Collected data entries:
§ §
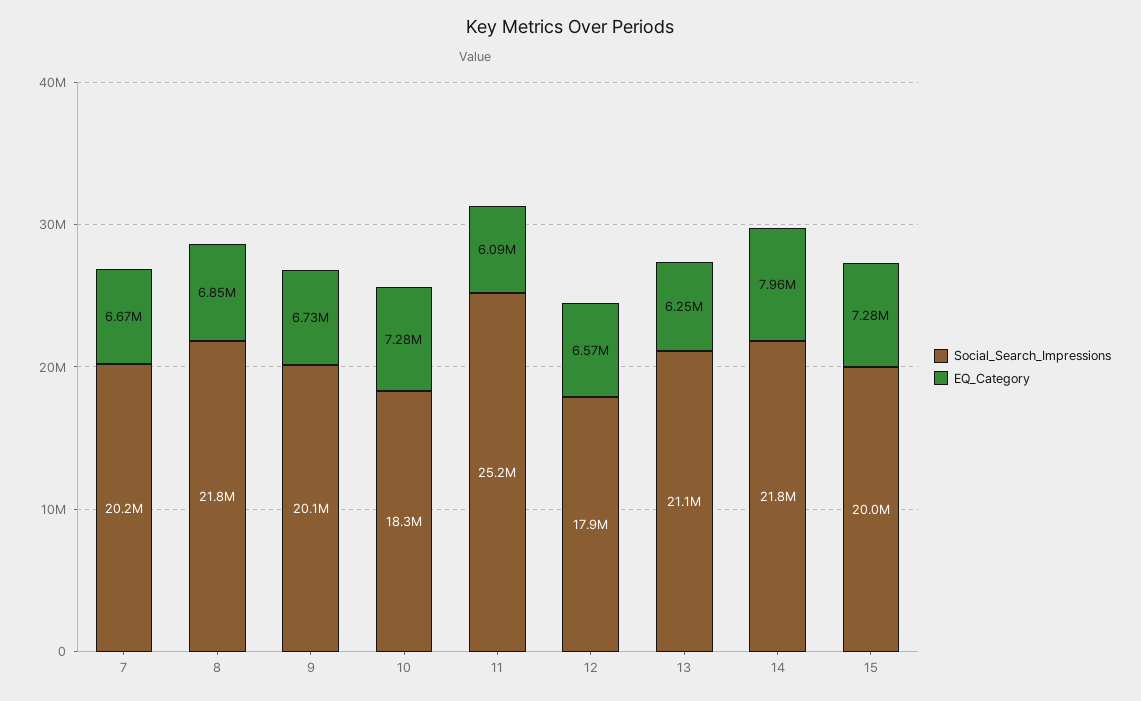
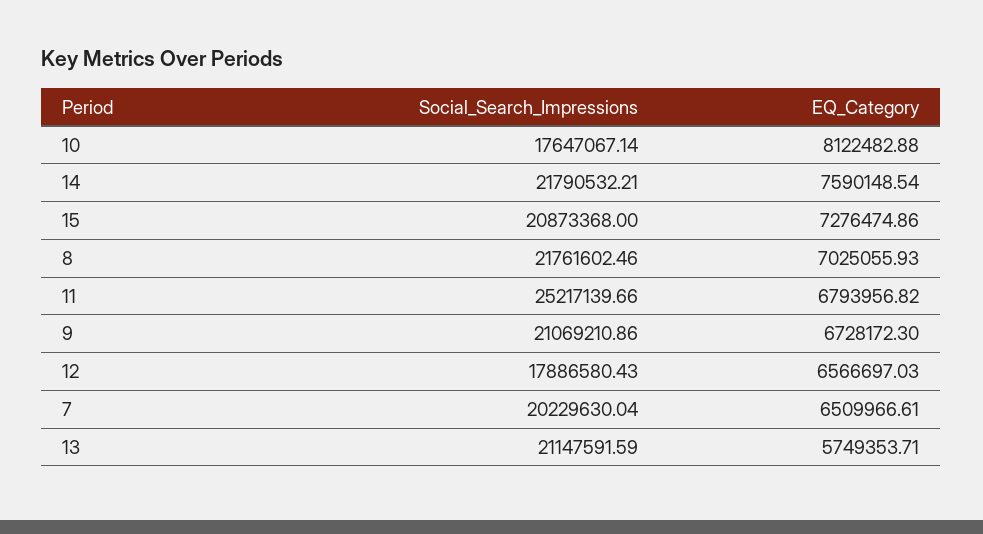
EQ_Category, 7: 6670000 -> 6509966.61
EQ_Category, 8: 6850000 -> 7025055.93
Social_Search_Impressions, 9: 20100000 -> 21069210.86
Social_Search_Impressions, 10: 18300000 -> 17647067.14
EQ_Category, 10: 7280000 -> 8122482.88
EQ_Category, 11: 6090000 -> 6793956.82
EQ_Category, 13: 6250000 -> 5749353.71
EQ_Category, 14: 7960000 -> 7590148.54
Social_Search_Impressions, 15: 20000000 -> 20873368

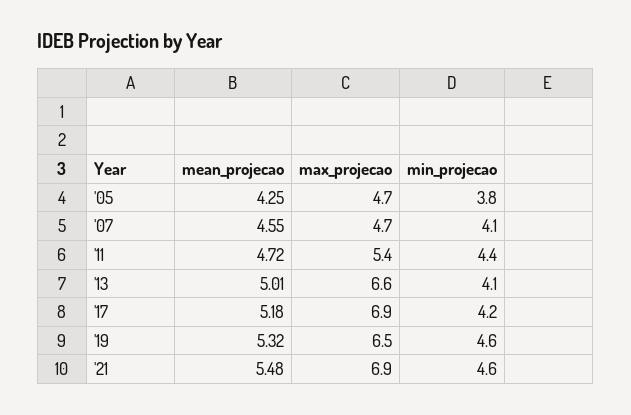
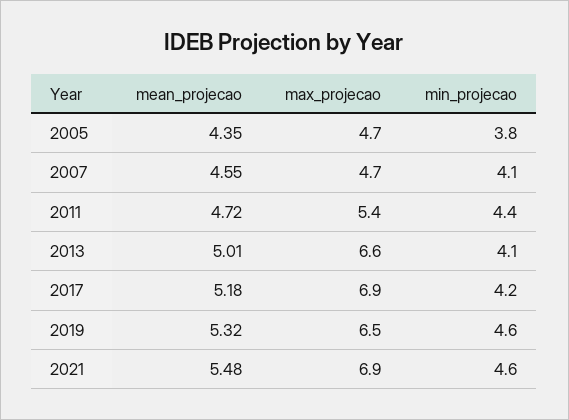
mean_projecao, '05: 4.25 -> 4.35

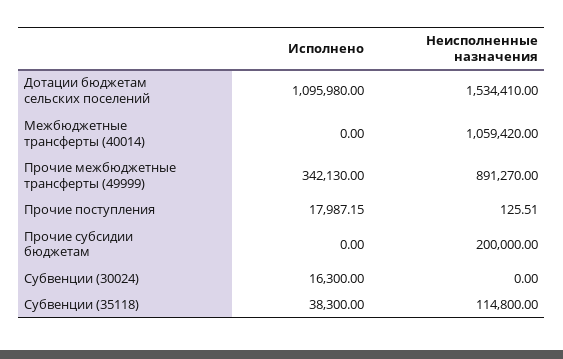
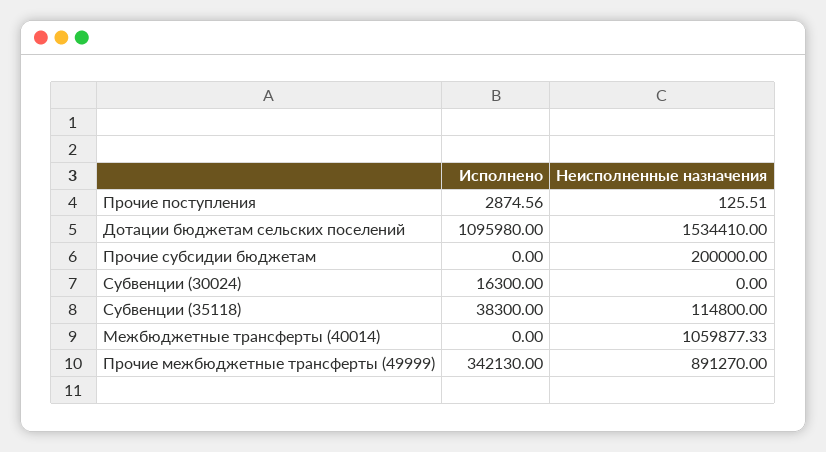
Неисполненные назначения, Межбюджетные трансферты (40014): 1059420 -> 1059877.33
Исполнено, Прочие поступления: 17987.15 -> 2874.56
§ §
A word-for-word reproduction is needed of the lines above from the line containing "EQ_Category, 13: 6250000 -> 5749353.71" through the line containing "Неисполненные назначения, Межбюджетные", with both ends kept and no pictures.

Written solution
EQ_Category, 13: 6250000 -> 5749353.71
EQ_Category, 14: 7960000 -> 7590148.54
Social_Search_Impressions, 15: 20000000 -> 20873368

mean_projecao, '05: 4.25 -> 4.35

Неисполненные назначения, Межбюджетные трансферты (40014): 1059420 -> 1059877.33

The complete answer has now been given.